Objectives: Prediction of patients with poor outcome is necessary in order to plan the proper management of Clostridium difficile infection (CDI); however, clinical criteria are insufficient. In a previous study, we observed that high toxigenic C. difficile cfu stool counts at diagnosis were associated with a poor outcome. Our objective was to investigate the role of the PCR toxin B amplification cycle threshold (Ct) in the prediction of CDI poor outcome and to derive and validate a high-risk prediction rule using this marker.
Methods: We prospectively included patients with CDI (derivation cohort, January 2013 to June 2014; and validation cohort, December 2014 to May 2015), who were followed for at least 2 months after their last episode/recurrence. All samples were tested with Xpert™ C. difficile.
Results: For the derivation cohort (n = 129) toxin B Ct was independently associated with poor outcome (P < 0.001). The receiver operating characteristic (ROC) curve yielded an AUC of 0.816. Using a cut-off of <23.5 cycles for high risk of poor outcome, the diagnostic accuracy was 81.4%, the sensitivity was 46.5% (95% CI 32.5-61.1) and the specificity was 98.8% (95% CI 93.7-99.8).
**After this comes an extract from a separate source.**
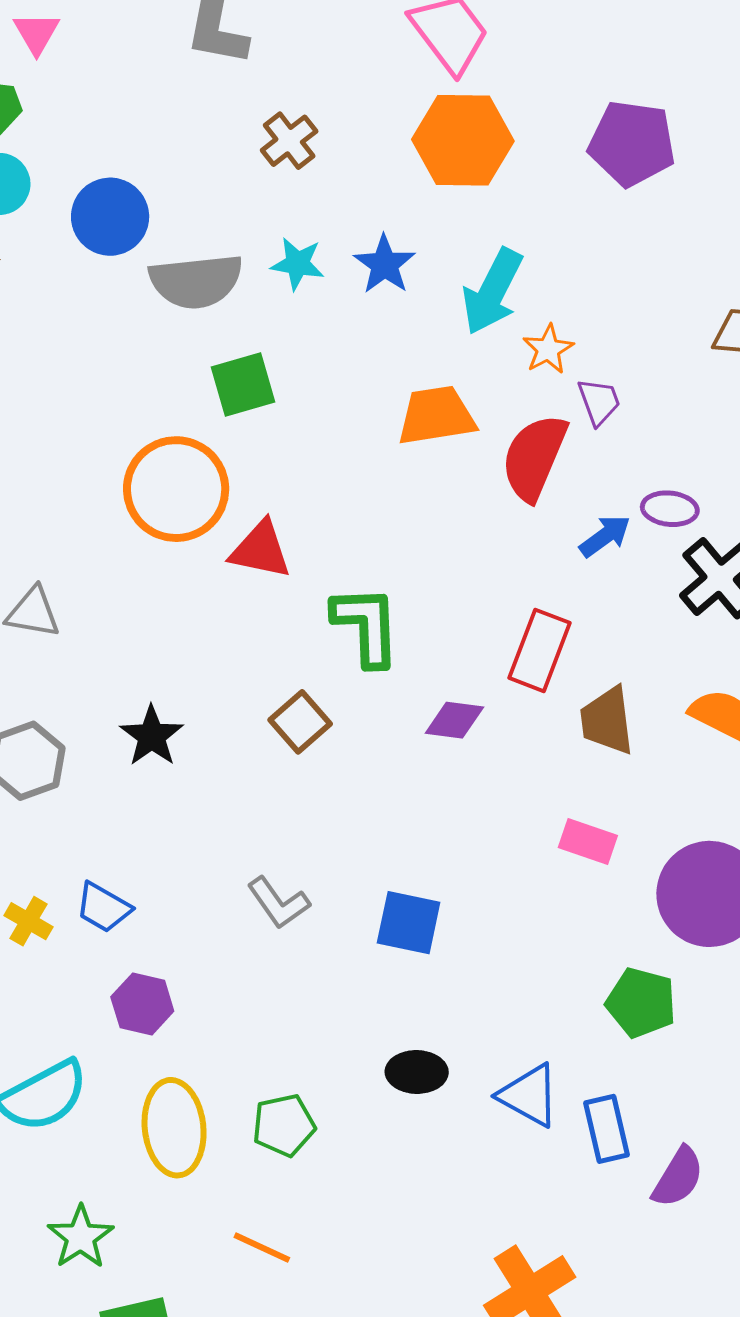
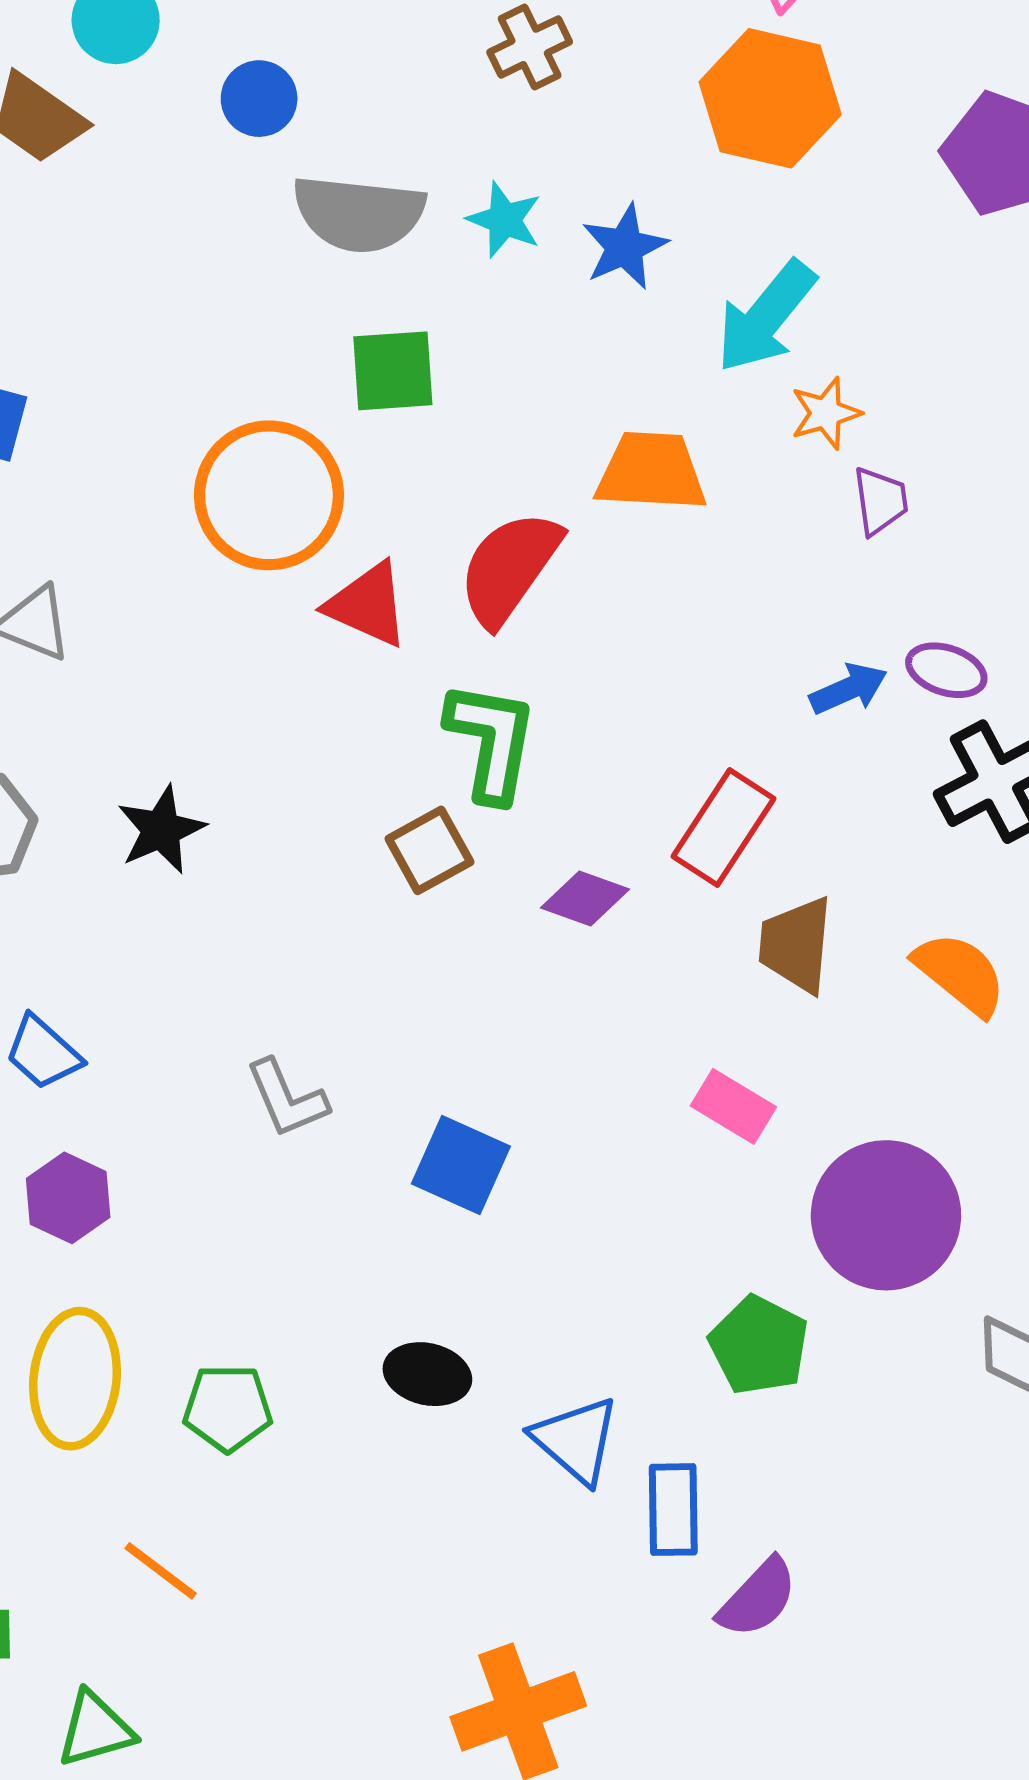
blue circle: (110, 217) -> (259, 99), size x0.7
red semicircle: (534, 457) -> (509, 568), moved
brown square: (300, 722) -> (429, 850), moved

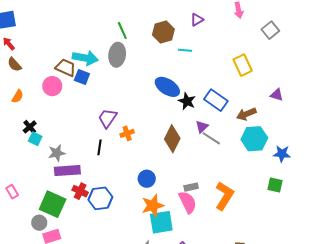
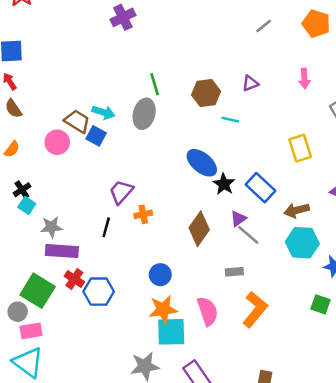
cyan arrow: (85, 58) -> (103, 112), size x0.7
gray rectangle: (191, 187) -> (234, 272), moved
For the validation cohort (n = 170), the diagnostic accuracy was 81.8%, the sensitivity was 88.4% (95% CI 75.5-94.9) and the specificity was 79.5% (95% CI 71.7-85.6). The ROC curve yielded an AUC of 0.857.
Conclusions: Low toxin B Ct values from samples collected at the initial moment of diagnosis appears to be a strong marker for poor outcome. This available test may identify, at an early stage, patients who are at higher risk of a poor outcome CDI.